Based on the information provided above, our assumption is that the method of [7], not only has too few parameters to offer a reliable solution to the problem, but also because it lacks any fully connected layer, no information is exchanged between the nodes that can result to a combination of features detected. On the other hand the approach in [20], has a plethora of parameters to adjust and to solve the problem of detecting people in an image, and furthermore they exchange node information by using fully connected layers. However by using cropped images as input it does not provide any spatial localised information that would facilitate learning the presence of the background in the whole image.
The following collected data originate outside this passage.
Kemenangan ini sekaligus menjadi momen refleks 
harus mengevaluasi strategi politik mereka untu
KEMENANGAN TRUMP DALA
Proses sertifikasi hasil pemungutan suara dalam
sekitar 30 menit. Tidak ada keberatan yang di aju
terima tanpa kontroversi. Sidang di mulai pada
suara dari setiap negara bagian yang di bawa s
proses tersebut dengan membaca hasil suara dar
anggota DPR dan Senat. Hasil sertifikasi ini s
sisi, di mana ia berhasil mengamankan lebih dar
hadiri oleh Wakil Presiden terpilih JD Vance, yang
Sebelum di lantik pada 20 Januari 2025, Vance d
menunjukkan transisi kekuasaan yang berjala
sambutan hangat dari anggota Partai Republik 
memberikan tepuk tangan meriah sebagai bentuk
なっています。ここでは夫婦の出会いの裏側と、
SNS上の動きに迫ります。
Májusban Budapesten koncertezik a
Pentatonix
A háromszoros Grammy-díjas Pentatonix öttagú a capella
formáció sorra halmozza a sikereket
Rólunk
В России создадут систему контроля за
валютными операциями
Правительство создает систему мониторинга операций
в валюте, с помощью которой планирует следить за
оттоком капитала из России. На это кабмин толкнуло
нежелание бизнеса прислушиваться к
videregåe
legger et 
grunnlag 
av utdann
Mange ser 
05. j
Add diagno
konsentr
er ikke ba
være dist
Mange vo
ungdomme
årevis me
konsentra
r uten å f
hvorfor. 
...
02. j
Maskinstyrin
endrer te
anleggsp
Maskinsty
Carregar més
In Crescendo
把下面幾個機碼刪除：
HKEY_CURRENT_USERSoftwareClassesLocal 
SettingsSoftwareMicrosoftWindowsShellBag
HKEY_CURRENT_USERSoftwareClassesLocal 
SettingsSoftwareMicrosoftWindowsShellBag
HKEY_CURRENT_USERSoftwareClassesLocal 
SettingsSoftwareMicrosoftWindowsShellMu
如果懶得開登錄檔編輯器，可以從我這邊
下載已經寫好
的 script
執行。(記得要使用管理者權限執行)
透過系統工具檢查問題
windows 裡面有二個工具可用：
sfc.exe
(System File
Our proposed network, with almost a quarter of parameters compared to [20], assumes whole input images, combines the information from the various nodes of the detectors and therefore it can learn localised background/foreground information. In other words, if our task was to find a fly on a wall, the approach in [7] scans the wall to find the fly with a lens that makes things to appear very blurry and the presence of the fly is diffused on the wall, while the one in [20] scans the wall with a lens that can see every little detail, thus some irrelevant complex patterns of the wall may confuse it. In contrast to the other two methods, our approach instead of scanning the wall, it just subtracts it and observes the difference.

After the density is estimated, the next step is to perform the counting. The mean deviation error (MDE) \( \varepsilon \) of the counting step,

$$ \varepsilon = \frac{1}{N} \cdot \mathop \sum \limits_{N} \frac{{\left| {y - \bar{y}} \right|}}{y} $$
(8)

where \( y \) is the ground truth, \( \bar{y} \) is the estimated count and N the number of images in the test dataset, is shown on Table 1.

Table 1. Mean Deviation Error for Counting.

As expected from the resulting density images, the error of the two competitive methods is relatively high. For [7] the linear regression is unable to learn the proper relationship between density and the count number. Even the approach in [20], which estimates the count by summing up all the responses from the density map, the counting error is significant. The counting error can further be reduced, by combining temporal information to remove noise from the measurements. Specifically, the combination of three pipelines with input frames at t − 1, t and t + 1 in order to estimate the count of frame t generates a mean relative error of 0.091. Table 2 presents results obtained by combining information from varying number of frames (one pipeline per frame is used) using the MDE and the Mean Squared Error (MSE) and the Mean Absolute Error (MAE). Considering the frame rate of the MALL dataset (2fps), optimal coherence is achieved in a temporal window of 1 s, i.e. using 3 consecutive frames. For videos with higher frame rate, optimal performance would be achieved by using more frames.

Table 2. Comparison of varying number of pipelines, where one pipeline per frame is used.

Table 3 compares our method with other non-CNN approaches for people counting performed in the MALL dataset. Our approach seems to perform similarly with other people counting methods.

Table 3. Comparison with other non-CNN methods in the Mall dataset

5 Conclusion

In this work a methodology using CNN was presented for people counting. We have demonstrated that using the whole image information as training input instead of using cropped images, performs better as the network is able to learn how to distinguish between the foreground and the background. Furthermore by fusing the count estimate in the temporal domain, count estimations are further improved. To the best to our knowledge, our method is the first to propose the application of a CNN on the whole image for the task of people counting and furthermore to use temporal information for the same task. Possible future lines of research may include to minimise the information theoretical measure instead of the Euclidean error in order to take into account the probabilistic nature of the problem. Moreover network architectures that utilise recurrent nodes can be used to take advantage of their application in the temporal domain, but also the use of other CNN architectures which incorporate temporal features, such as optical flow, can be investigated.